At the request of the family, Finley stopped by to visit Lisa in the hospital — and briefly held the 1-day-old Cory. He noticed that the boy’s pinky toe curved slightly outward, just as his did, but thought little more of it at the time.
He said he was a heavy drinker then, ill-equipped for the responsibilities of being a father. Cory grew up believing that Bates was his biological father.
And so it stood for years, an unsolved puzzle until Cory’s wife, Laura, came across some old family paperwork in January. A name on the forms was that of Steven S. Finley, and Laura launched into a public-records search, locating a man by that name who had lived in Texas but now was living in Georgia.
Seeking to help Cory connect, she went to Facebook to comb through all of the Steven Finleys for more information.
“I wanted (Cory) to have the answers,” Laura said. “I knew he needed that.”
The next move belonged to Cory, who emailed Finley at his place of employment in Atlanta on Jan. 31, opening with the words “I think you may be my dad.” Upon reading that at his job as a facilities manager, Finley was blown away.
“An electrician came into my office and said, ‘You look like you’ve seen a ghost,’” Finley said. “I started off by emailing (to Cory) that I’d often wondered if he was my biological son.”
An intense exchange ensued, and the men agreed to DNA testing so that they would know for certain. They also agreed that they would communicate only by text message and email with each other until they knew, fearing an attachment might form otherwise — and become a crushing disappointment if the result wasn’t a match.
One of the tests was coordinated by the TV show “Trisha,” which flew them to Stamford, Conn., for the taping of an episode on which the result was revealed. The taping was on Feb. 28, although the show didn’t air until May 2. A second test, also in late February, confirmed the 99.9 percent chance that they were father and son.
Since learning the outcome, they have been texting each other daily and talking by phone three or four times a week. They said they are being careful to not step on each other’s toes, desiring to keep everything positive.
“I’m blessed to have this,” said Finley, who is divorced after a childless marriage in his 40s. “What if there is something he does that I don’t like, a weird little thing, and I want to say something to him but I haven’t been there for 26 years? Do I say something? He could say, ‘Who are you?’ That hasn’t happened, but you think about it.”

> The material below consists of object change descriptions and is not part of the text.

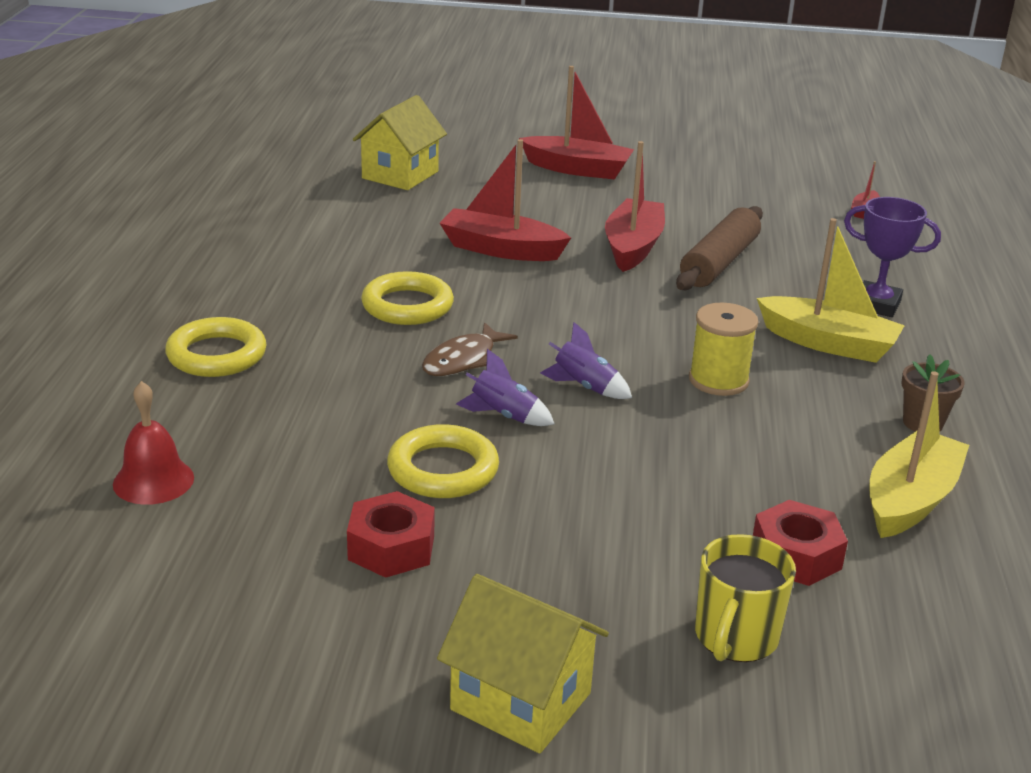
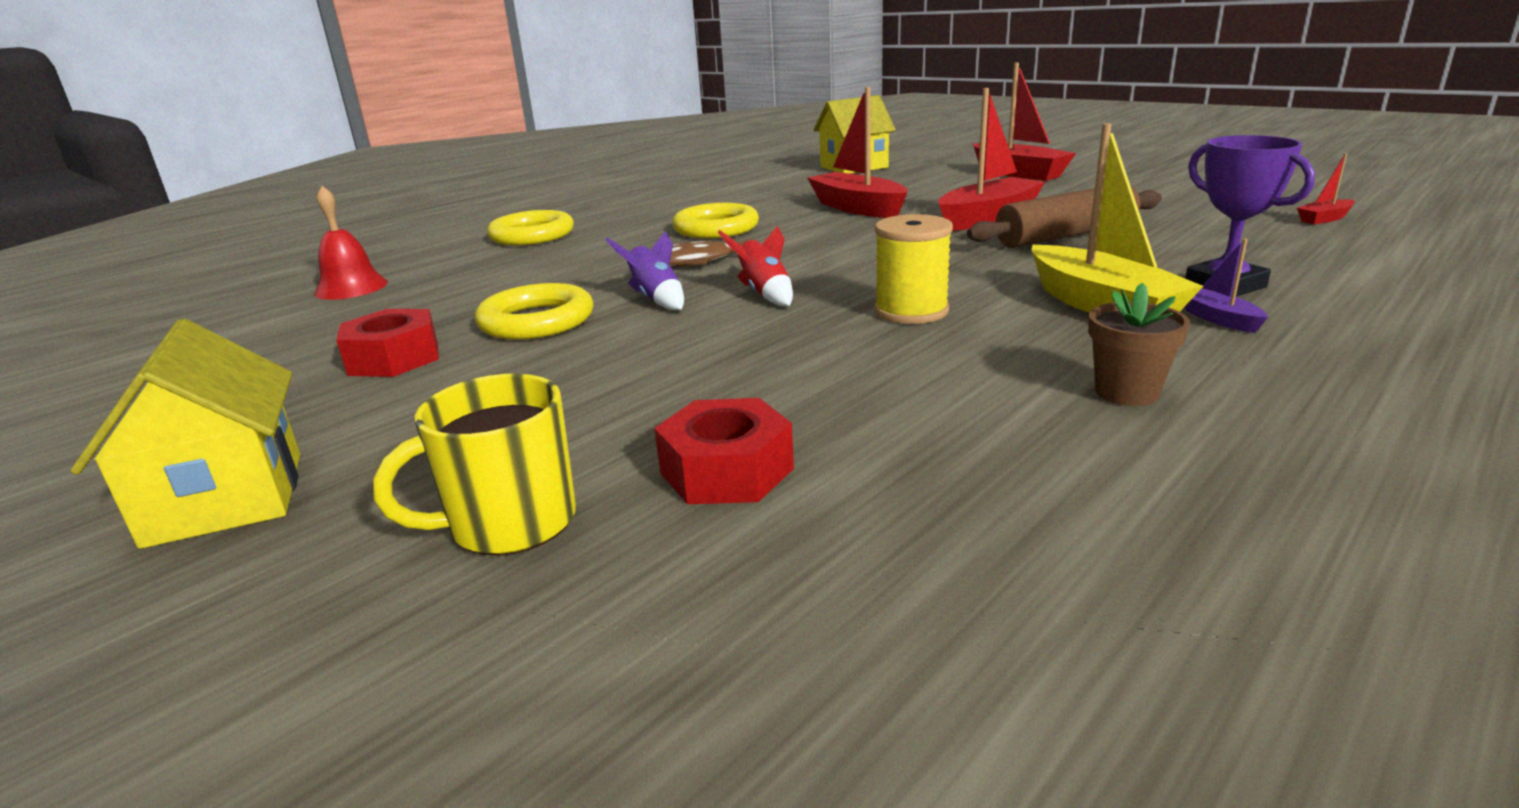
camera: 40 degrees right, 5 degrees down
(585, 387) = (764, 293): purple rocket -> red rocket
(905, 341) = (1219, 319): none -> purple boat
(910, 500) = (980, 461): yellow boat -> none

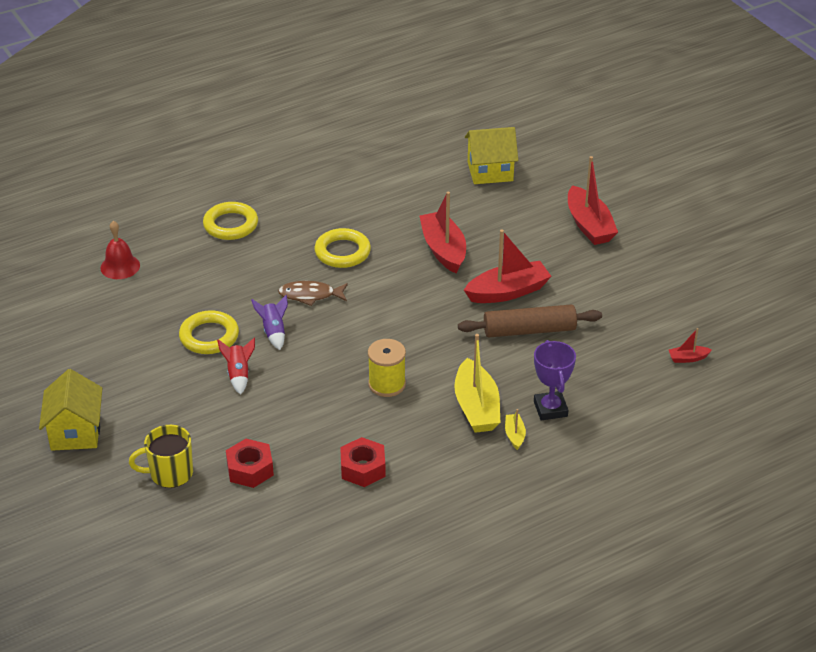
camera: 15 degrees right, 15 degrees up
(394, 358) = (138, 351): red nut -> red nut (363, 468)
(764, 293) = (329, 344): red rocket -> red rocket (239, 374)
(1126, 393) = (423, 471): brown flower pot -> none
(1219, 319) = (514, 435): purple boat -> yellow boat

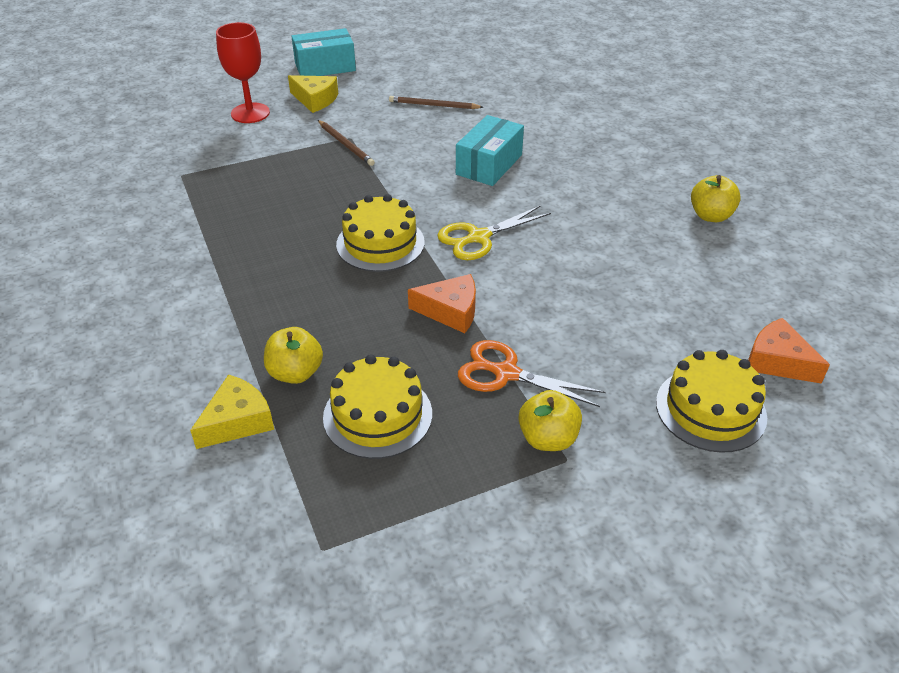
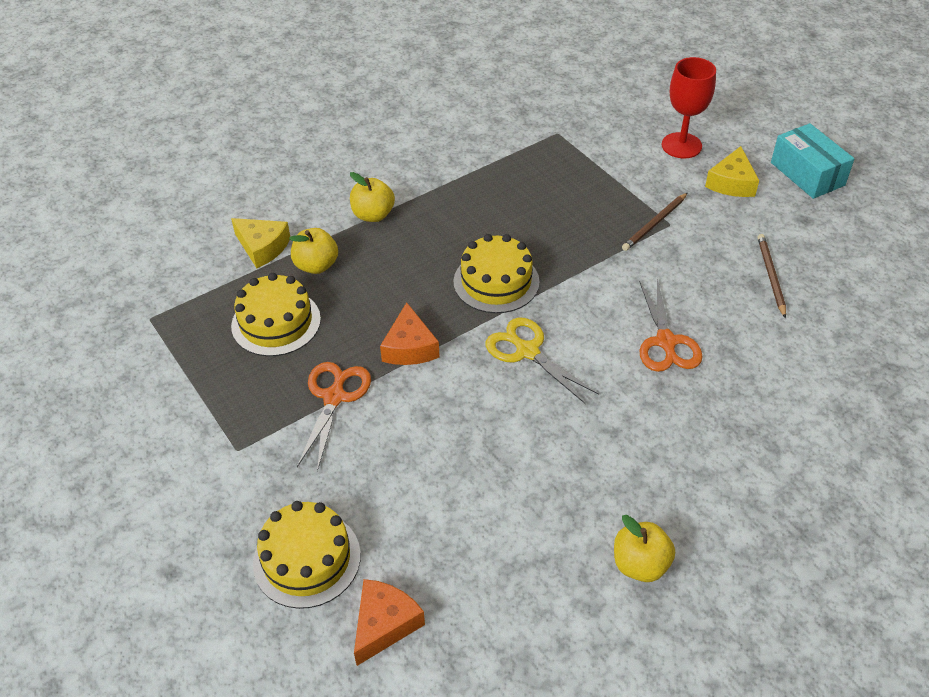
camera: 80 degrees right, 5 degrees up
(489, 164) = (665, 342): turquoise box -> orange scissors
(548, 438) = (260, 435): yellow apple -> yellow apple (373, 215)

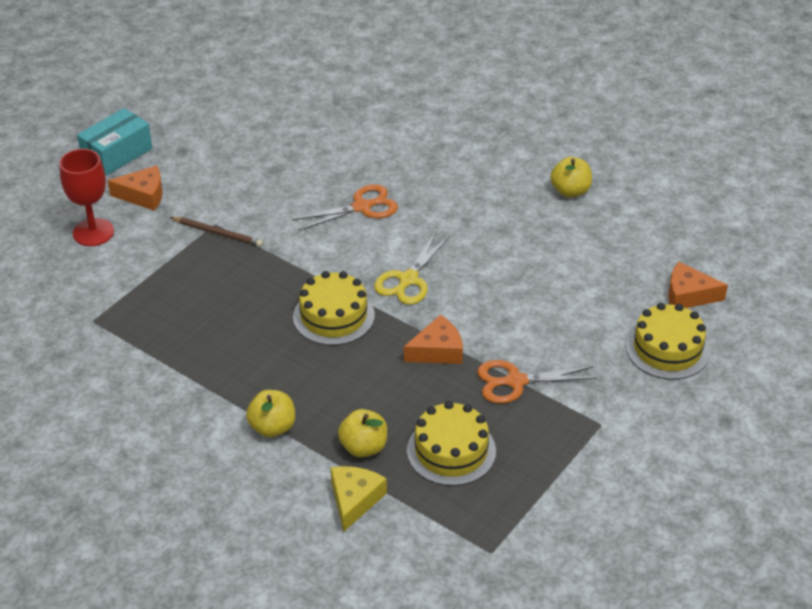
camera: 110 degrees left, 5 degrees down
(731, 183) = (143, 195): yellow cheese -> orange cheese
(771, 276) = (262, 162): brown pencil -> none

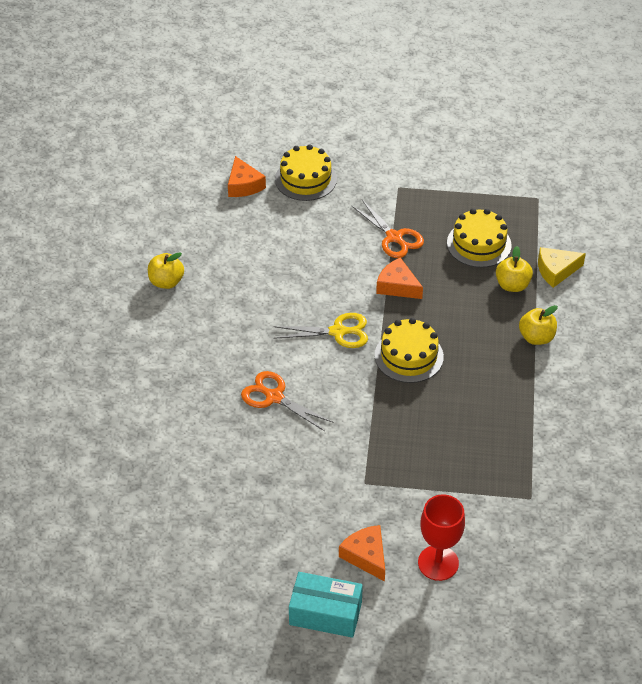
camera: 120 degrees left, 5 degrees up
(218, 233) = (374, 474): brown pencil -> none

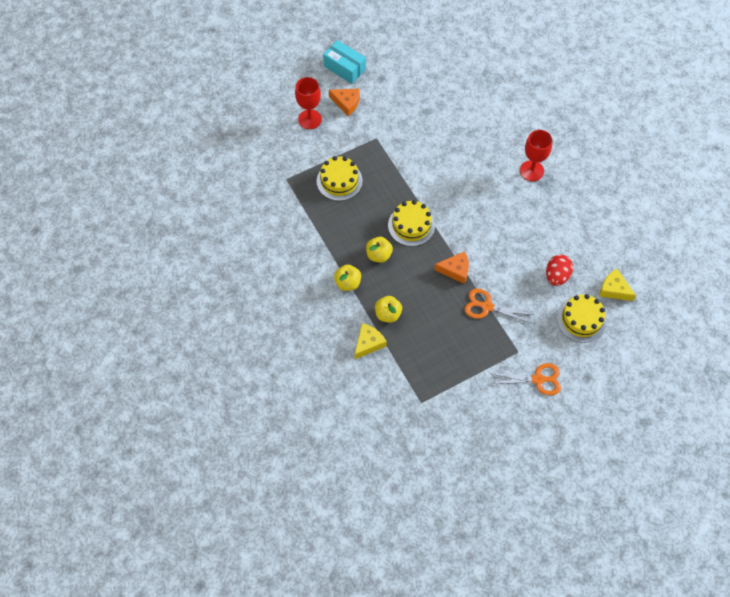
camera: 145 degrees right, 15 degrees up
(166, 282) = (586, 191): yellow apple -> yellow apple (379, 255)
(206, 335) = (531, 171): none -> red goblet
(243, 185) = (614, 289): orange cheese -> yellow cheese
(274, 397) = (461, 157): orange scissors -> orange scissors (538, 379)
(290, 225) = (556, 276): none -> red egg
(325, 613) = (344, 68): turquoise box -> turquoise box turned 60 degrees clockwise
(338, 332) = (463, 217): yellow scissors -> none
(479, 244) = (431, 335): yellow cake -> yellow cake (339, 181)

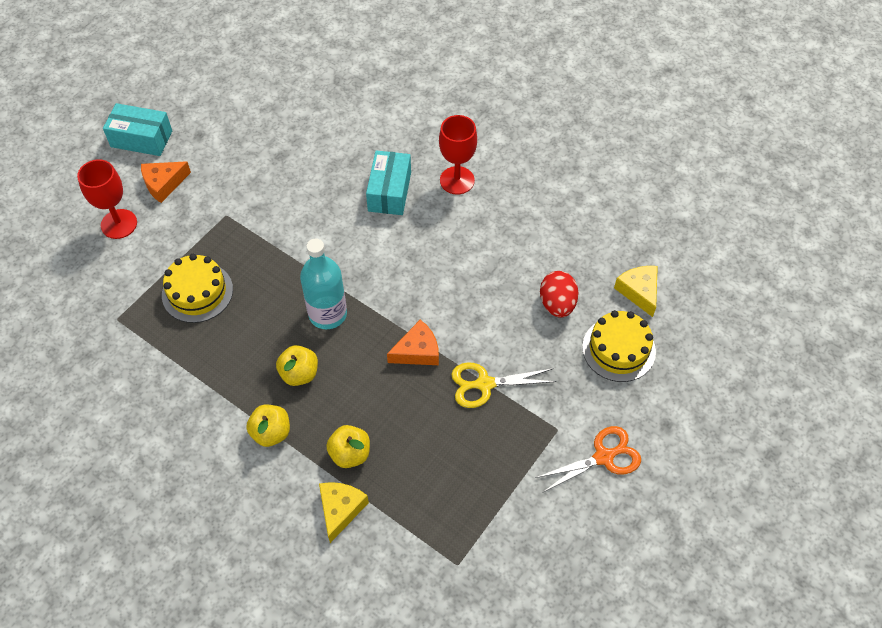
camera: 25 degrees left, 5 degrees down
(346, 103) = (163, 184): orange cheese -> orange cheese turned 150 degrees clockwise
(411, 225) = (327, 314): yellow cake -> turquoise bottle
(484, 162) = (389, 191): none -> turquoise box
(487, 306) = (485, 384): orange scissors -> yellow scissors
(614, 289) = (639, 291): yellow cheese -> yellow cheese turned 60 degrees clockwise

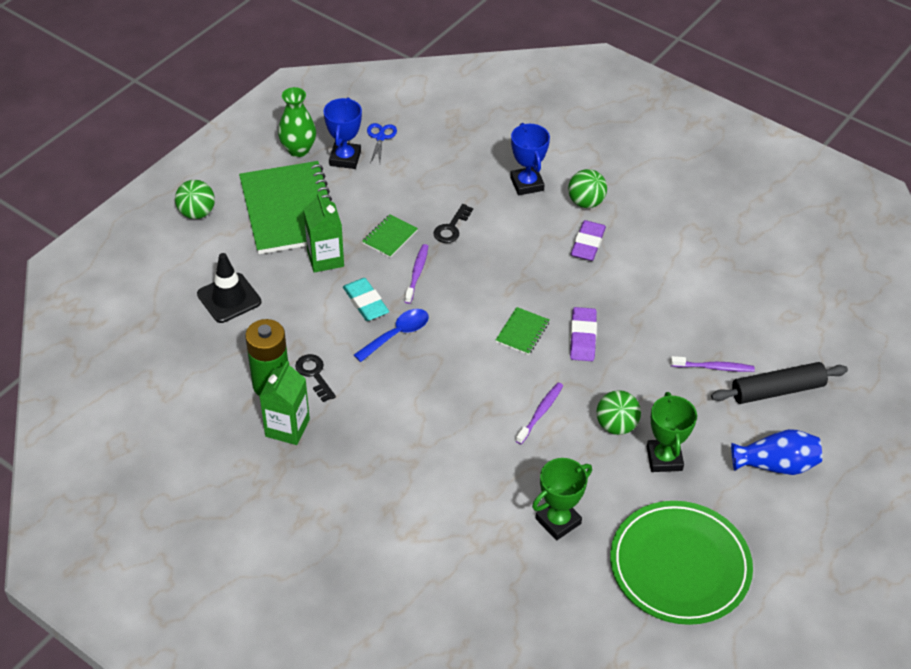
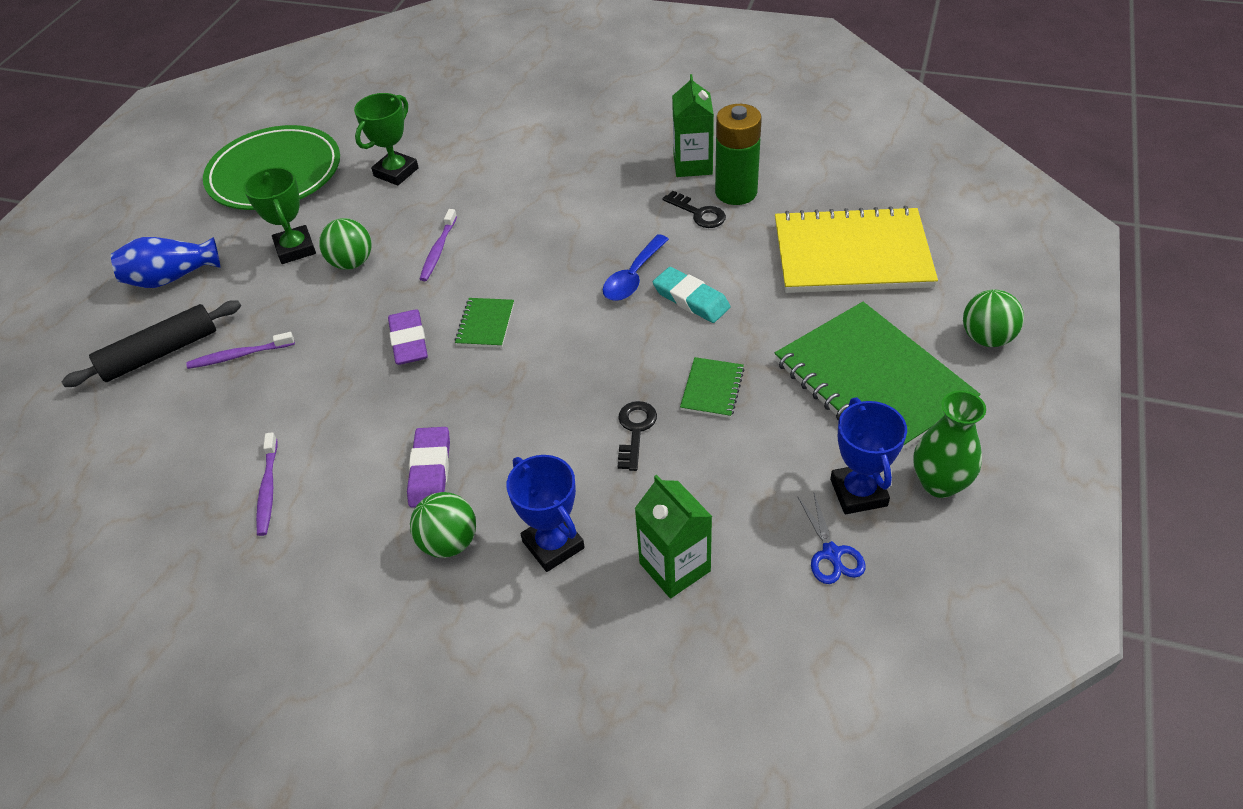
camera: 165 degrees right, 0 degrees up
(229, 298) = (851, 255): black traffic cone -> yellow notebook
(325, 258) = (776, 334): green carton -> green carton (675, 567)
(417, 273) = (648, 353): purple toothbrush -> purple toothbrush (268, 489)

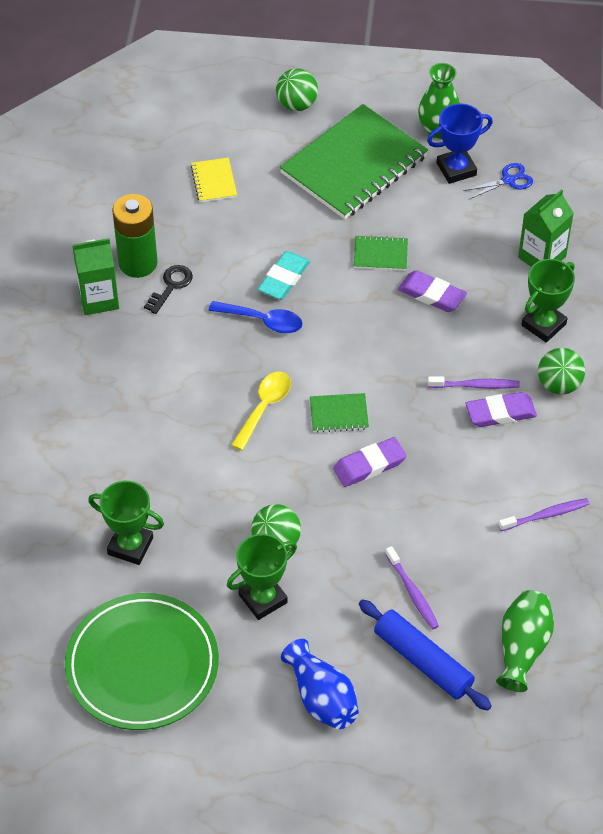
camera: 105 degrees left, 5 degrees up
(121, 436) = (522, 648): none -> green vase
(160, 353) = (423, 661): black rolling pin -> blue rolling pin
(438, 250) = (248, 474): purple toothbrush -> purple toothbrush (475, 385)
(516, 268) = (264, 407): none -> yellow spoon
(553, 545) = (543, 325): blue trophy -> green trophy
(635, 431) = (432, 294): black key -> purple eraser
(851, 255) = (214, 181): yellow notebook -> yellow notebook, size x0.42

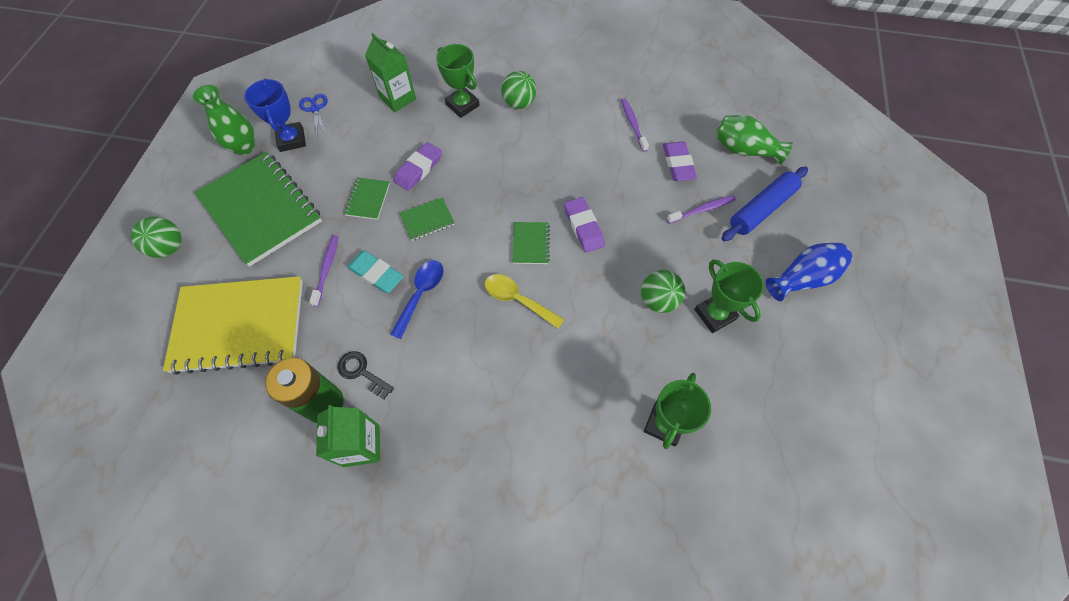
camera: 85 degrees left, 10 degrees up
(142, 665) = (790, 418): green plate -> none
(214, 181) = (239, 325): yellow notebook -> yellow notebook, size x2.37
(359, 313) = (427, 220): none -> green notebook
(475, 385) = (513, 151): purple toothbrush -> purple toothbrush (327, 269)
(500, 413) = (540, 139): purple eraser -> purple eraser (678, 164)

Cory, an Iraq War veteran, graduated from GCU in sports management in 2013 and is working toward his master’s in business administration. He describes himself as a “people person” who aspires to work on the University’s main campus in some capacity. He has two children — Liberty, 4, and Kaiden, 3 — from a previous marriage, along with 8-month-old Colby with Laura. All three children have the toe trait, he said.
So, where does everyone go from here? Next up is a Finley family reunion in July in Tyler, Texas, that will introduce Cory, Laura and the children.
“First and foremost is enhancing the relationship,” Finley said. “That’s more important than anything. We will find time to spend time and become the family we haven’t been. The question mark is gone, and now we know.”
Cory, whose life has been marked by the losses of people with whom he was close — the mother who birthed him, the grandparents who raised him, an aunt, a stepbrother — is happy to have gained closure at last about the identity of his father.
“I just wanted to know,” he said.
With that, father and son adjourned to the GCU intramural field for a long-overdue game of catch — and another round of catching up.